At Arlington Baptist University, 100% of first-time, full-time freshmen received some form of financial aid around 94 students).
| Type of Aid | % of Freshmen Receiving | Average Amount |
|---|---|---|
| Grant or scholarship aid (all sources) | 100% | $8,518 |
| Institutional grants & scholarships | 90% | $6,230 |
| Federal Pell grants | 56% | $5,116 |
| State/local grants | 0% | — |
| Federal student loans | 63% | $5,260 |
The best aid is gift aid: grants and scholarships that carry no repayment obligation. Here, some 93% of undergraduates were awarded grant or scholarship aid averaging $8,640 (among about 256 undergraduates).
| Award | % of Undergrads Receiving | Average Amount |
|---|---|---|
| Grant or scholarship aid (all sources) | 93% | $8,640 |
| Federal Pell grants | 53% | $5,411 |
| Federal student loans | 68% | $6,271 |
For on-campus title-IV students, average grant aid came to $8,518.
How much a family pays depends heavily on income, because most aid is awarded on the basis of financial need.
| Family Income | Average Net Price |
|---|---|
| $0 – $48,000 | $25,024 |
| $30,001 – $75,000 | $28,871 |
| Over $75,000 | $32,061 |
These figures reflect what title-IV aid recipients pay after grant and scholarship aid is applied.
The net price represents the average annual cost a title-IV-receiving student pays after grant aid is subtracted from the full cost of attendance.
| Cohort | Average Net Price |
|---|---|
| On-campus title-IV students | $24,906 |
| Off-campus title-IV students | $28,599 |
To get a personalized net price estimate, try ABU’s net price tool: abu.edu/library/public/html/netpricecal9-14-22-.html.
Graduating students at ABU carry a median federal student debt of $9,500 of federal borrowing.
| Metric | Amount |
|---|---|
| Median federal debt (all student-aid borrowers) | $9,500 |
| Median federal debt (graduates only) | $27,000 |
| Typical 10-year monthly payment (graduates) | $286.24/mo |
Spreading the median graduate debt over a standard 10-year repayment schedule works out to roughly the monthly payment shown above.
The numbers below show the full range, not just the middle of the distribution.

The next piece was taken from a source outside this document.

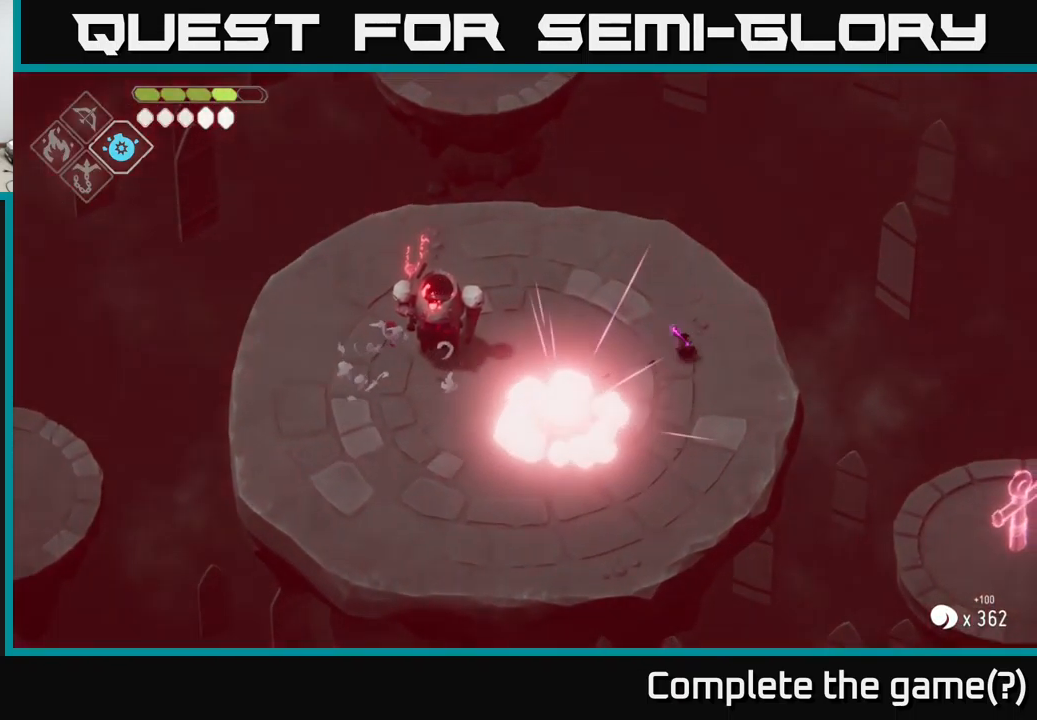
{"buttons": [], "left_stick": "up-left", "right_stick": "center", "events": [[200, "left_stick", "left"], [384, "left_stick", "up-left"]]}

The percentiles below describe the cumulative federal debt distribution for borrowers at ABU.
| Percentile | Cumulative Federal Debt |
|---|---|
| 10th percentile (lowest-debt students) | $4,750 |
| 25th percentile | $5,500 |
| 75th percentile | $24,000 |
| 90th percentile (highest-debt students) | $39,000 |
Median debt varies by family income, by first-generation status, and by dependency status.
Debt by Income Tier
| Income tier | Median federal debt |
|---|---|
| Low income | $9,500 |
| Middle income | $9,500 |
| High income | $6,864 |
First-Generation Comparison
| Cohort | Median federal debt |
|---|---|
| First-generation students | $9,500 |
| Continuing-generation students | $8,000 |
By Dependency Status
| Cohort | Median federal debt |
|---|---|
| Dependent students | $7,375 |
| Independent students | $21,000 |
These indicators are derived from the underlying debt data and summarize the overall picture at ABU.
The Stafford loan program is the largest source of federal direct loans to undergraduates. The totals below capture Stafford lending at ABU:
| Metric | Value |
|---|---|
| Stafford loan recipients | 1158 |
| Total Stafford loan amount | $18,701,580 |
The GI Bill and DoD Tuition Assistance are the main federal aid routes for veterans and service members.
GI Bill volume
| Metric | Value |
|---|---|
| GI Bill recipients | 7 |
| Total GI Bill amount | $152,563 |
| Average GI Bill amount per recipient | $21,795 |
References
More about our data sources and methodologies.